-- Begin Record set --

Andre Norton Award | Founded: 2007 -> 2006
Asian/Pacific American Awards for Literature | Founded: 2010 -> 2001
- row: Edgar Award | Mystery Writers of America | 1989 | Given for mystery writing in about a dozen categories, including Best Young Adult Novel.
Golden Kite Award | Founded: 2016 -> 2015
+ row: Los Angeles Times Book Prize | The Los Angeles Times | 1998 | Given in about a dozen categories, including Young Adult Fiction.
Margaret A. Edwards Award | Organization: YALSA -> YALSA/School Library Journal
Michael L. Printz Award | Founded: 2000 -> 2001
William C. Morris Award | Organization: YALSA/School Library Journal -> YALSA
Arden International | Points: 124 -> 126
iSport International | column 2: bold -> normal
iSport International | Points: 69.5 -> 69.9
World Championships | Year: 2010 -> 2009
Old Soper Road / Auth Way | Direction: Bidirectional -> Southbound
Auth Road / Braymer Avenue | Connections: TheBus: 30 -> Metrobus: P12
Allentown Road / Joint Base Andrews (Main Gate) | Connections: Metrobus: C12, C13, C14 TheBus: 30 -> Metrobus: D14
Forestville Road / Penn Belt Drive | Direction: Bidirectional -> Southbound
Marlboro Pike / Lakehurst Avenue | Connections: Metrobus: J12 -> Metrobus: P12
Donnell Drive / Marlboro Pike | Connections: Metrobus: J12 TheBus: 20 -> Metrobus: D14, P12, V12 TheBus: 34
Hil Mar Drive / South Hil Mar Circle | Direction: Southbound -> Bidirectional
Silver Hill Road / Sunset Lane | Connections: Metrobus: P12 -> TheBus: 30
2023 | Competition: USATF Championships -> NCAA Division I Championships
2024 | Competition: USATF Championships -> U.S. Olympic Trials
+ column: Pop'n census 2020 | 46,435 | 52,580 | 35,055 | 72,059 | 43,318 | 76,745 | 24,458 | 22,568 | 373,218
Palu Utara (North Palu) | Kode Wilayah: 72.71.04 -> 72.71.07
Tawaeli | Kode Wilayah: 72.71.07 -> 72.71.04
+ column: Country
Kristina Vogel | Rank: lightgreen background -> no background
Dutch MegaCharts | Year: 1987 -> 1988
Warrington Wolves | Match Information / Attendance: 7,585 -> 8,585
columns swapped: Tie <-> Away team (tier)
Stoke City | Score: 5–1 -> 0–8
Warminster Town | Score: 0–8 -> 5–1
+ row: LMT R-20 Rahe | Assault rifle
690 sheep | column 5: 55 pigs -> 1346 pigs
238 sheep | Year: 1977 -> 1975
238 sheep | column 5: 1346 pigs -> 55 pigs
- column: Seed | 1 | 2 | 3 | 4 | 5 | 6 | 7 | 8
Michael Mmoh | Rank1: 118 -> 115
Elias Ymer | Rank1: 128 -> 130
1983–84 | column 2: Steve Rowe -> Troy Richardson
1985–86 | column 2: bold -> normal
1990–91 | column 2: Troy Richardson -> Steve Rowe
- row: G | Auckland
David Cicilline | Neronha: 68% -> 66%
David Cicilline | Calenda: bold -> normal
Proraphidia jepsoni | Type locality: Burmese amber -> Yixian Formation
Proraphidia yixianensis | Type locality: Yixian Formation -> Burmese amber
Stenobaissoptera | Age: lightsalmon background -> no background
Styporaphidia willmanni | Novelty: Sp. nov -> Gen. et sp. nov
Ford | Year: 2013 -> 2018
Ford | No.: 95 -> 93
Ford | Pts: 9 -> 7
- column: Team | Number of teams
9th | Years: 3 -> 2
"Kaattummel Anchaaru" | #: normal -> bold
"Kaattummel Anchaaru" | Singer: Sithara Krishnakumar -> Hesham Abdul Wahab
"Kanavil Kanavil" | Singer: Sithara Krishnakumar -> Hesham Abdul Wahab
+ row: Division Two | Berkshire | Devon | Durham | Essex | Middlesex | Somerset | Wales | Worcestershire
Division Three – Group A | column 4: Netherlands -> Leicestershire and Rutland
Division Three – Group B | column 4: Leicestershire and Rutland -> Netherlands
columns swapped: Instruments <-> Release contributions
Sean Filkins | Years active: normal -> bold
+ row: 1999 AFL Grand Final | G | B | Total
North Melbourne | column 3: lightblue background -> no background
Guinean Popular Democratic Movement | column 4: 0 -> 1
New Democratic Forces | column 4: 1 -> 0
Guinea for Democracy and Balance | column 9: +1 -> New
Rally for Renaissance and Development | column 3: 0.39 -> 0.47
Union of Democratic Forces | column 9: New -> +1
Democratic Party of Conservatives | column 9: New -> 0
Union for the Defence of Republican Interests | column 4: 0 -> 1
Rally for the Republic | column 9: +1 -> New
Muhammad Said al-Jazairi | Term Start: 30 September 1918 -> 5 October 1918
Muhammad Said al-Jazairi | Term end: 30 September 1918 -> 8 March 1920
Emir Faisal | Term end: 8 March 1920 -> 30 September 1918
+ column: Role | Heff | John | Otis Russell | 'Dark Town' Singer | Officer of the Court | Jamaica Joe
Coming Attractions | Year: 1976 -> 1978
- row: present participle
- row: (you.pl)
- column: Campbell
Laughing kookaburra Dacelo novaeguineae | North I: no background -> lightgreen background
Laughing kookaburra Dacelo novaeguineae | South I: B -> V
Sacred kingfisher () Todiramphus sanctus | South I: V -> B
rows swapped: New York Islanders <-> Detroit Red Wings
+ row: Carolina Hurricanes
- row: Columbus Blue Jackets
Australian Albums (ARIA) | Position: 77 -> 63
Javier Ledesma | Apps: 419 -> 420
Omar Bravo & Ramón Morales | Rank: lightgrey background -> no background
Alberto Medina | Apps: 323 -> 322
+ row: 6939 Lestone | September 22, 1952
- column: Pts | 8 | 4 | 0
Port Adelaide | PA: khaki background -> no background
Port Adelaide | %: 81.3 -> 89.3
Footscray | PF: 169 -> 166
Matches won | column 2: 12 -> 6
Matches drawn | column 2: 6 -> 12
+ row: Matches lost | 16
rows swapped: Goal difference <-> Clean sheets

-- End Record set --

Reproduce the items from the first line through the line containing "Golden Kite Award | Founded: 2016 -> 2015", inclusive, replacing "Founded" with "Established" and leaving all else unchanged.

Andre Norton Award | Established: 2007 -> 2006
Asian/Pacific American Awards for Literature | Established: 2010 -> 2001
- row: Edgar Award | Mystery Writers of America | 1989 | Given for mystery writing in about a dozen categories, including Best Young Adult Novel.
Golden Kite Award | Established: 2016 -> 2015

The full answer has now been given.